5 Songs für die Wut auf die Welt

„A lot of the world really sucks.“

Tina Belcher bleibt realistisch

An Tagen wie heute ist der Himmel besonders grau, die Zukunft hoffnungslos, der Geschmack des Essens fad, und Menschen im Großen und Ganzen einfach nur ekelhaft.

Die Welt scheint von allen guten Geistern verlassen zu sein, und das Gefühl lässt mich nicht los, dass die Menschenheit sich alle 24 Stunden wieder ein gutes Stück einer High Five mit Hades nähert. Wie sagte meine Kollegin aus London vorhin so schön? „People are so fucking disgusting.“

Wisst ihr was? Das macht mich richtig sauer.

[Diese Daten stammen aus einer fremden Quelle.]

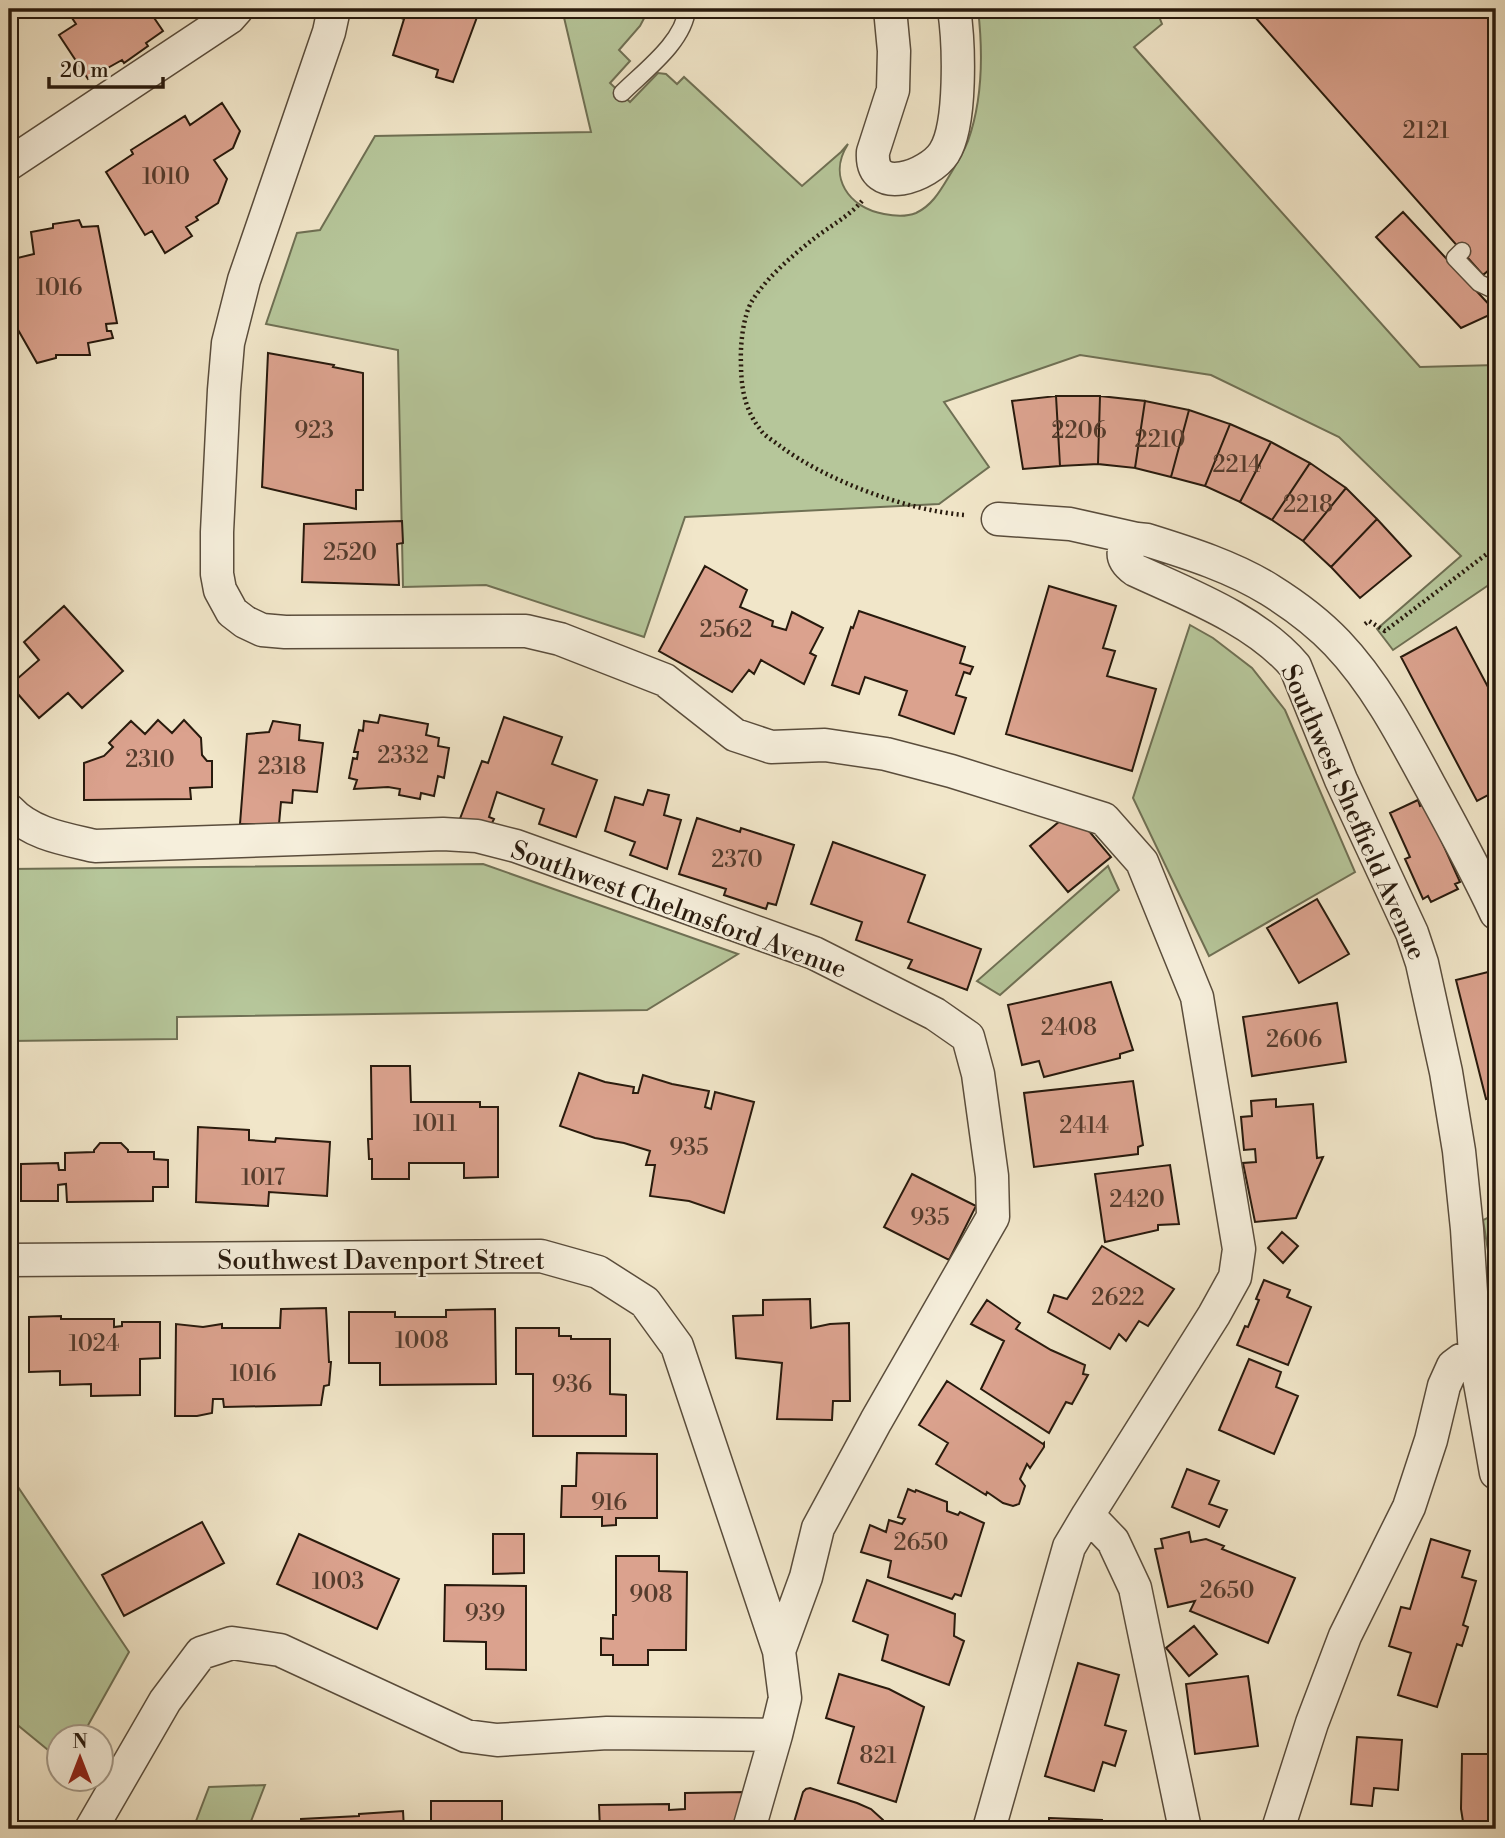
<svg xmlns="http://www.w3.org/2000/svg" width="1505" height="1838" viewBox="0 0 1505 1838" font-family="'Libre Bodoni',serif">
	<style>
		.green { fill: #b6c69a; stroke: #6f7054; stroke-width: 2 }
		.building { fill: #dba28e; stroke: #281a0d; stroke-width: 2 }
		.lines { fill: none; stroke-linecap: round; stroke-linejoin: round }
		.lane-casing { stroke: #5a4d3c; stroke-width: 19 }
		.street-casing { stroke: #5a4d3c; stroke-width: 35 }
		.path { stroke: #281a0d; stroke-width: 4.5; stroke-dasharray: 2 3.5; stroke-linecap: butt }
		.lane { stroke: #f6efdc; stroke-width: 16 }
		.street { stroke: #f6efdc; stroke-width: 32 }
		.labels { text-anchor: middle; stroke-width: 5; stroke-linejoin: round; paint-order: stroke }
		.number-label { font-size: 23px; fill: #553c2d }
		.street-label { font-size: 26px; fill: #281a0d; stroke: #f6efdc }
	</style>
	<rect width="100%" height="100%" fill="#f1e6c9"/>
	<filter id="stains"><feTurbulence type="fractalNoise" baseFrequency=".00286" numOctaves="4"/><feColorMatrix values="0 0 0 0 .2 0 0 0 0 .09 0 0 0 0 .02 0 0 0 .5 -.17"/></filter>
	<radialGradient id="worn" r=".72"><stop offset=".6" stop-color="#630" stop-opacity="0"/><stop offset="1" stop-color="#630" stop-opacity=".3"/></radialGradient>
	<path class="green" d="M562 9H649L640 26 619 50 630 61 610 83 630 102 658 73 666 74 677 84 684 77 802 186 841 152 848 144C827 177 849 208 884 214 894 216 906 217 916 213 931 206 939 193 948 178 955 166 963 154 968 141 983 99 983 52 978 9H1156L1162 24 1134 47 1420 367 1496 365V580L1393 650 1377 629 1461 556 1339 437 1211 375 1080 355 944 402 989 467 939 504 685 517 644 637 486 585 403 587 398 350 266 324 297 233 320 230 375 136 591 132Z
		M1190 625 1213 638 1252 668 1285 710 1355 872 1209 956 1133 798Z
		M483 864 738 954 647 1010 177 1017V1039L9 1041V869Z
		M1108 866 1119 890 1000 995 977 981Z
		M1496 1214V1266L1491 1269 1483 1220Z
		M12 1478 129 1652 82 1736H60L59 1759 9 1718V1511Z
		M265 1785 248 1829H193L209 1787Z"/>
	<path class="building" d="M66 9H148L163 31 146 43 148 46 124 63 122 60 88 79 59 35 76 24Z
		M395 9H480L453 82 436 77 438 70 393 55 404 19 393 15Z
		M1248 9H1496V264L1483 275Z
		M222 103 240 131 233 148 214 160 227 179 218 203 196 217 198 220 186 227 192 236 165 253 152 231 145 235 106 172 133 154 131 150 185 116 190 125Z
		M1403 212 1496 312 1461 328 1376 237Z
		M79 220 82 227 98 226 117 323 106 324 107 331H111L113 338 88 343 90 355H56V358L37 363 9 314V260L34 254 31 232 53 228V224Z
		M268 353 334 365 333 367 363 373V490H356V509L262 487Z
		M1056 396H1100L1098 464 1060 466Z
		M1056 396 1060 466 1023 469 1012 401Z
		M1100 396 1145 401 1135 468 1098 464Z
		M1145 401 1189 410 1171 477 1135 468Z
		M1189 410 1230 424 1205 486 1171 477Z
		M1230 424 1271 442 1240 502 1205 486Z
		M1271 442 1310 463 1272 520 1240 502Z
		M1310 463 1346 488 1303 541 1272 520Z
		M1346 488 1377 519 1331 567 1303 541Z
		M1377 519 1411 556 1360 598 1331 567Z
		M402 521 403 543 397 544 399 585 302 582 304 524Z
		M705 566 747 590 740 607 773 621 772 626 786 630 792 612 823 628 810 653 816 656 804 684 761 660 754 674 749 670 732 692 659 651Z
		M1049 586 1116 606 1103 648 1115 651 1107 676 1156 689 1132 771 1006 734Z
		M64 606 123 671 82 708 68 693 39 718 10 685 39 660 24 642Z
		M859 611 965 647 960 663 973 667 970 674 964 672 956 695 966 698 954 734 899 715 907 691 865 677 859 694 832 685 851 627 853 628Z
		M1456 627 1496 702V791L1477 801 1401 657Z
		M380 715 428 724 426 735 439 738 438 746 449 748 444 778 438 776 434 796 421 793 420 799 399 795 400 789 388 787 354 789 357 780 349 778 353 758 357 759 358 752H354L359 730 363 731 364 721 378 723Z
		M504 717 562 737 552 764 597 780 576 837 539 824 544 809 497 792 489 817 494 819 492 823 458 824 482 761 488 763Z
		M158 720 172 733 184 720 201 738 202 755 207 761H212V787L190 788 191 799 84 800V763L104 756 113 747 109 743 131 721 145 734Z
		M273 721 300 725 299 740 323 743 317 792 293 790 292 803 281 802 279 824H240L247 734 269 732Z
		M648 790 669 795 664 815 681 820 667 869 630 855 635 842 605 831 615 797 643 805Z
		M1418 800 1420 806 1425 804 1460 882 1455 884 1458 889 1431 902 1428 896 1423 899 1405 859 1410 857 1390 813Z
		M1072 811 1111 857 1068 892 1030 846Z
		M697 818 740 832 741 828 794 845 776 905 768 903 766 909 724 895 726 889 679 874Z
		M833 842 925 875 908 922 981 949 967 990 908 968 912 960 856 940 862 922 811 904Z
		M1317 899 1349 954 1299 983 1267 928Z
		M1496 970V1097L1486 1099 1456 980Z
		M1111 982 1133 1050 1120 1054V1058L1044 1077 1039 1061 1022 1065 1008 1005Z
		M1337 1003 1346 1062 1252 1076 1243 1017Z
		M371 1066H410L411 1102H480V1107H498V1177L464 1178V1163H409V1179H372V1159H369L368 1139H372Z
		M579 1073 605 1082 634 1087 633 1093H638L643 1075 672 1084 709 1091 705 1107 711 1109 715 1092 754 1102 724 1213 689 1201 650 1196 655 1165H646L650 1151 624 1143 595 1138 560 1126Z
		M1133 1081 1143 1145 1138 1147V1154L1034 1167 1024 1093Z
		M1276 1099V1107L1313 1104 1317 1158 1323 1157 1296 1218 1255 1222 1243 1163 1256 1162 1255 1149 1244 1150 1241 1117 1252 1116 1251 1101Z
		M198 1127 249 1130V1140L275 1142 276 1138 330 1142 327 1196 269 1192 268 1206 196 1202Z
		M100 1143H121L128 1150V1152H154V1159L168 1160V1187H153V1201L67 1202 66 1184 58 1185V1201H21V1164L58 1163 59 1170H65V1153L94 1152V1150Z
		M1170 1165 1179 1224 1158 1225V1230L1105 1242 1095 1174Z
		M912 1174 976 1206 949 1260 884 1227Z
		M1282 1232 1298 1246 1283 1263 1268 1248Z
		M1102 1246 1174 1289 1148 1326 1139 1321 1126 1341 1119 1334 1110 1349 1048 1312 1054 1295 1067 1299Z
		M1264 1280 1290 1290 1287 1297 1311 1307 1288 1365 1237 1345 1245 1326 1248 1327 1259 1300 1256 1299Z
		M810 1299 811 1328 830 1324 849 1323 850 1401H833L832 1420 777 1419 782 1363 736 1358 733 1316 763 1315V1300Z
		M987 1300 1020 1323 1016 1329 1051 1350 1085 1365 1083 1374 1088 1375 1072 1404 1066 1402 1049 1433 981 1389 1004 1341 971 1324Z
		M326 1308 329 1362H331L329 1385 324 1386 321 1405 224 1407 223 1399H213L212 1413 197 1416H175L176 1324 203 1327 222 1324V1328H280L281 1309Z
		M495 1309 496 1384 380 1385V1363H349V1312H395V1317H446V1310Z
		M61 1316V1319H114V1327L122 1326V1322H160V1358L140 1359V1395L91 1396V1384L60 1385V1371L29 1372V1317Z
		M516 1328H559V1336H571V1339H610V1394L626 1395V1436H533V1374H516Z
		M1249 1359 1281 1372 1276 1387 1298 1396 1274 1454 1219 1430Z
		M947 1381 1043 1444 1044 1443V1447L1030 1468 1027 1464 1020 1479 1025 1486 1019 1504 1013 1506 1003 1503 987 1492 986 1495 936 1464 948 1443 919 1425Z
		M577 1453 657 1454V1518H616V1525L602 1526V1517H561L562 1486H576Z
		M1187 1469 1219 1481 1209 1504 1227 1510 1219 1527 1172 1507Z
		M908 1489 915 1492 916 1490 947 1502V1511L958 1515 960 1512 984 1523 961 1596 955 1594 952 1599 888 1577 891 1561 861 1552 870 1525 886 1532 889 1520 902 1524 905 1519 898 1517Z
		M202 1522 224 1563 124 1616 102 1575Z
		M1189 1532 1191 1542 1206 1539 1224 1546 1222 1549 1295 1578 1268 1643 1190 1611 1195 1601 1168 1607 1155 1549 1163 1548 1161 1539Z
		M299 1534 399 1579 377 1629 277 1584Z
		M493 1534H524V1573L493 1574Z
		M1431 1539 1470 1551 1462 1577 1476 1581 1463 1625 1468 1627 1462 1646 1457 1644 1437 1707 1398 1695 1411 1653 1389 1646 1401 1607 1410 1609Z
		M616 1556H659V1571L687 1572 686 1650H648V1665H613V1655H601V1638L613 1639V1615H616Z
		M867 1580 955 1614 954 1636 964 1641 949 1685 882 1660 888 1635 853 1621Z
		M445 1585 526 1586V1670L486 1669V1642L444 1641Z
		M1194 1626 1217 1654 1189 1676 1166 1648Z
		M1078 1663 1119 1675 1105 1725 1126 1731 1115 1766 1103 1762 1094 1791 1045 1776Z
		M839 1674 889 1689 924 1707 896 1802 838 1783 854 1727 826 1718Z
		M1248 1676 1258 1746 1195 1754 1186 1684Z
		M1357 1737 1402 1740 1398 1790 1374 1788 1372 1806 1351 1804Z
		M1462 1754H1496V1828H1464L1461 1809Z
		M810 1788 857 1803 871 1809 883 1820 888 1829H792L803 1792 806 1789Z
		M745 1792 734 1829H600L599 1805 669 1804V1810L685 1809V1793Z
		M431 1801H502V1829H431Z
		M403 1811 404 1829H301V1819L359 1816V1814Z
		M1049 1818 1102 1820V1829H1049Z"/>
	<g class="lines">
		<defs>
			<path id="lane" d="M622 93C644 71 684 42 687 9
				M1462 251 1455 258 1479 283 1496 291"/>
			<path id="street" d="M334 9 329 32 244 280 228 343 224 390 217 532V574L220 590 232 612 245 622 262 630 285 632 526 631 560 639 665 680 735 735 771 747 825 745 886 754 951 771 1104 819 1142 862 1197 997 1239 1249 1235 1277 1214 1315 1088 1515 1069 1547 989 1829
				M890 9 894 51 893 90 873 152C870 198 929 176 944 153 962 125 959 42 954 9
				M9 164 229 18 237 9
				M998 519 1070 524 1137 539 1147 540C1189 553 1233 567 1270 590 1294 605 1318 623 1337 643 1376 684 1403 736 1430 786 1453 828 1476 870 1496 913
				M1137 539C1119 547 1120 559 1135 570 1189 595 1256 620 1295 666L1341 780 1412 933 1422 963 1446 1072 1459 1151 1467 1229 1475 1355 1496 1473
				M9 810C31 834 65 839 95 846L443 834 477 836 516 846 814 953 935 1014 968 1037 978 1074 992 1176 993 1217 876 1421 818 1528 806 1577 779 1651
				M9 1260 541 1256 598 1272 645 1302 677 1346 779 1651 785 1698 776 1735 749 1829
				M1088 1515 1113 1541 1135 1588 1185 1829
				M91 1829 165 1701 201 1653 232 1643 280 1650 466 1736 497 1740 607 1733 776 1735
				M1278 1829 1312 1723 1345 1636 1409 1507 1431 1440 1444 1386 1453 1366 1461 1360 1475 1355"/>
		</defs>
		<use href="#lane" class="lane-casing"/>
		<use href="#street" class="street-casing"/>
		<path class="path" d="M862 201C849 216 832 225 816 237 793 255 767 277 752 301 743 316 740 346 741 364 741 388 745 410 760 429 764 436 774 441 780 446 827 481 906 510 964 515
			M1365 624 1369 621 1385 631 1496 547"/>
		<use href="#lane" class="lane"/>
		<use href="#street" class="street"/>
	</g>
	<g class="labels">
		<g class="number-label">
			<text x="1426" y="138">2121</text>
			<text x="166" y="184">1010</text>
			<text x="59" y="295">1016</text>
			<text x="314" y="438">923</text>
			<text x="1079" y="438">2206</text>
			<text x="1160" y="447">2210</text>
			<text x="1237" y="472">2214</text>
			<text x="1308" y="512">2218</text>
			<text x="350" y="560">2520</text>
			<text x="726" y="637">2562</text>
			<text x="403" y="763">2332</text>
			<text x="150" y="767">2310</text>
			<text x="282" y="774">2318</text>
			<text x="737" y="867">2370</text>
			<text x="1069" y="1035">2408</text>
			<text x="1294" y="1047">2606</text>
			<text x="435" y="1131">1011</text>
			<text x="1084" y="1133">2414</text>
			<text x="689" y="1155">935</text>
			<text x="263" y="1185">1017</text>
			<text x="1137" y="1207">2420</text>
			<text x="930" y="1225">935</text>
			<text x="1118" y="1305">2622</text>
			<text x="422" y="1348">1008</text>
			<text x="94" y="1351">1024</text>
			<text x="253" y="1381">1016</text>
			<text x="572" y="1392">936</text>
			<text x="609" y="1510">916</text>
			<text x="921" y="1550">2650</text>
			<text x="338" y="1589">1003</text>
			<text x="1227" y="1598">2650</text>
			<text x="651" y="1602">908</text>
			<text x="485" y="1621">939</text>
			<text x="878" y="1763">821</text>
		</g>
		<g class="street-label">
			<text transform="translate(1354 812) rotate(66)" y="9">Southwest Sheffield Avenue</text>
			<text transform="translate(679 909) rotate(20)" y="9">Southwest Chelmsford Avenue</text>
			<text x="381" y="1269">Southwest Davenport Street</text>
		</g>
	</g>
	<rect width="1505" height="1838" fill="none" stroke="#f1e6c9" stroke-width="35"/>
	<rect x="10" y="10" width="1484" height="1817" fill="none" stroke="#281a0d" stroke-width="3.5"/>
	<rect x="18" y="18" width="1470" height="1803" fill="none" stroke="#281a0d" stroke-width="2"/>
	<g transform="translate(80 1758)"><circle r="33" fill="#f6efdc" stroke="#a49a89" stroke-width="2"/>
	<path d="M0-5L12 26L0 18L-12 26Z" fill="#8f2418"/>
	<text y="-10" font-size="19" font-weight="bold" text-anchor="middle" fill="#281a0d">N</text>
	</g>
	<path d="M49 77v10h114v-10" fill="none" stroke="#281a0d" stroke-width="3.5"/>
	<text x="60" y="77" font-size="21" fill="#281a0d" stroke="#f6efdc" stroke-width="5" paint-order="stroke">20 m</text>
	<rect width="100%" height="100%" filter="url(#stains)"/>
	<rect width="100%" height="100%" fill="url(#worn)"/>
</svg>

Wenn einige Vollidioten meinen, dass Mord und Totschlag der geilste Plan aller Zeiten ist, damit sich der Rest der Welt kuscht, dann macht mich das wütend. Wir könnten echt anders, und es gibt so viel schönes, das alles keinen Platz in unserem Leben findet.

Und jetzt brauche ich laute Gitarren.

Babyshambles – Fuck Forever

Fangen wir direkt mal direkt an. Fuck forever. An alle Idioten, die sich in Dresden euphemistisch Patrioten schimpfen. An alle Mörder, die freiwillige Helfer und Journalisten in Kriegsgebieten zum Instrument ihrer Weltansichten machen. An alle Extremisten, jeglicher Ausrichtung. Ich hab die Schnauze voll von euch.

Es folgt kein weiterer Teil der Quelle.